“What do you say?” Ian asked.
Hopefully to Marist, my smile didn’t look as evil as it felt. “That sounds good. I’m in.”
I wore the gray dress Macalister had bought me, and when Ian arrived at my house to pick me up, his eyes nearly fell out of his head.
“Wow.” His lustful gaze stroked over my cleavage. “You look amazing.” He wasn’t subtle either, and I could see he was thinking his night had just improved big time.
“Thanks.” I snatched my clutch off the table and slid my phone into it. “I’m ready.”
When we came down the front steps outside, he went to the driver’s side of his BMW, not bothering to open my door. It irked me. I liked chivalry and gentlemen and all the things. I was a sucker for romances and the big, grand gesture at the end. It was part of the reason I’d put everything out there with Tate in my catastrophe of a speech, and why I’d confessed my feelings to Macalister so quickly.
I wanted to live large and love big.
That was the plan for tonight too. I’d nearly died three weeks ago, and if I had . . . would Damon Lynch have come to my funeral? Or was I really nothing to him? I needed this town to know the truth. DuBois’s book dropped in three days, and it would shine a light on the dark, dirty corners of Cape Hill, but I wanted a fucking neon sign over Damon.

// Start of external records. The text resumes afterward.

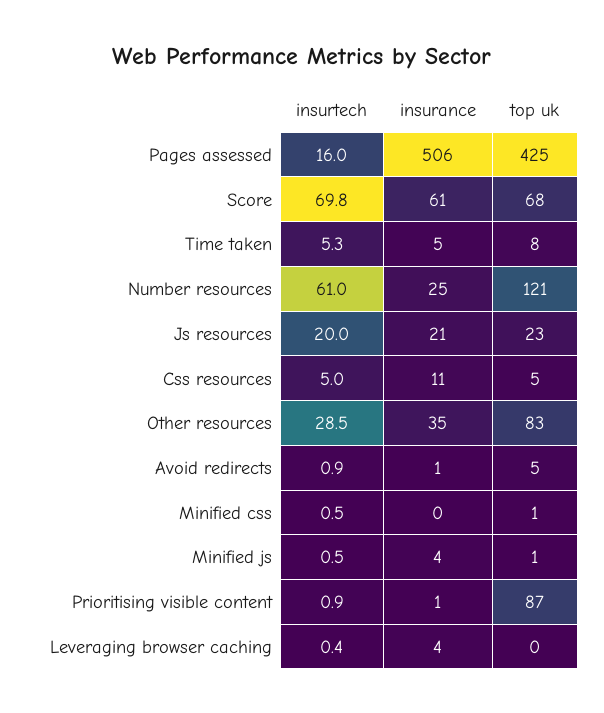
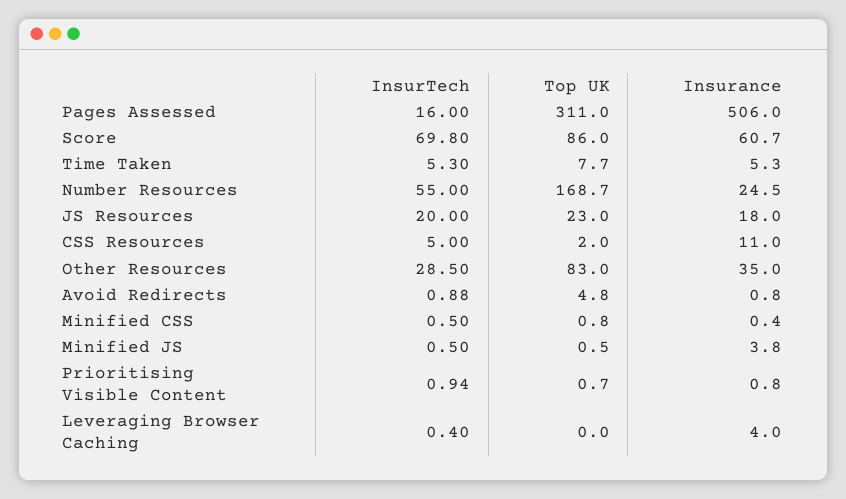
  {
    "insurtech": {
      "Pages assessed": 16,
      "Score": 69.8,
      "Time taken": 5.3,
-     "Number resources": 61,
+     "Number resources": 55,
      "Js resources": 20,
      "Css resources": 5,
      "Other resources": 28.5,
      "Avoid redirects": 0.88,
      "Minified css": 0.5,
      "Minified js": 0.5,
      "Prioritising visible content": 0.94,
      "Leveraging browser caching": 0.4
    },
    "insurance": {
      "Pages assessed": 506,
      "Score": 60.7,
      "Time taken": 5.3,
      "Number resources": 24.5,
-     "Js resources": 21,
+     "Js resources": 18,
      "Css resources": 11,
      "Other resources": 35,
      "Avoid redirects": 0.8,
      "Minified css": 0.4,
      "Minified js": 3.8,
      "Prioritising visible content": 0.8,
      "Leveraging browser caching": 4
    },
    "top uk": {
-     "Pages assessed": 425,
+     "Pages assessed": 311,
-     "Score": 68,
+     "Score": 86,
      "Time taken": 7.7,
-     "Number resources": 121,
+     "Number resources": 168.7,
      "Js resources": 23,
-     "Css resources": 5,
+     "Css resources": 2,
      "Other resources": 83,
      "Avoid redirects": 4.8,
      "Minified css": 0.8,
      "Minified js": 0.5,
-     "Prioritising visible content": 87,
+     "Prioritising visible content": 0.7,
      "Leveraging browser caching": 0
    }
  }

I’d find a way to confront him in front of the cameras and hit him where it’d do the most damage tonight. Like Macalister, he cared about one thing above all else—his precious reputation.
As he drove, Ian dominated the conversation, not letting me get more than a sentence in here or there. He was twenty-nine and had a super impressive life, according to him. There was a line between cockiness and confidence, and he fell hard into the first category. I longed for a man I could sit in silence with, not a boy who humble-bragged the entire car ride into Boston.
A man like that wants to own you.
I scowled. Macalister had said he wanted me, but he’d also told me he wasn’t capable of loving me, and other than a bunch of mind-blowing orgasms, the only thing he’d given me was heartache. And yet I couldn’t quell the stupid excitement in my body at seeing him again. Maybe it was just to see the look on his face when he saw I was wearing the dress he’d given me, and showed him what he’d lost.
After we’d gone through security, we were funneled with the rest of the guests into the main ballroom of the Plaza, where round dining tables were decorated with alternating blue and red tablecloths. At the front of the room was a stage with a blue curtain backdrop and evenly spaced lighting cast up on it like columns. American flags hung in stands at either side, and the podium in the middle was wrapped with Damon’s campaign logo.
“Bar?” Ian asked me, turning to look at the line that had formed with people waiting to get their drinks. It was cocktail hour, but we’d arrived late because he’d been late picking me up and it had taken him forever to find a satisfactory parking space. His car was nice, but it wasn’t so nice it required being an asshole and angling it in two spots at the top of the parking garage.
I definitely needed a drink, not just for courage for what I planned to do, but to survive the night. I was already dreading the Uber ride back home since I’d decided I wouldn’t be leaving with Ian. I nodded toward the bar. “Yeah.”
While we waited in the line, I had a small reprieve. The husband and wife in front of us were big donors, and my ‘friend-not-date’ spent his time talking at them rather than me. I scanned the ballroom in search of one Hale man and found another instead.
Vance wore a stone blue suit and tie, paired with a powder blue dress shirt, and he stood near the stage, talking to a group of people while he fiddled with the water bottle in his hands. He was so different from his dominating father and brother. He’d always acted as little more than a fuck boy, but I’d seen and heard enough to know there was more to his story than he let on.
I still needed to chew his ass out about giving Ian my number, though. He fucking knew better.
Damon was all the way on the other side of the room, thick with people. It was going to be hard to get close to him, but as soon as dinner was over, I’d strike.
When Ian didn’t tip the bartender, I dropped a few dollars into the jar and collected my lemon drop martini but made it only a few steps before my body locked up, forgetting the man before me was no longer its owner.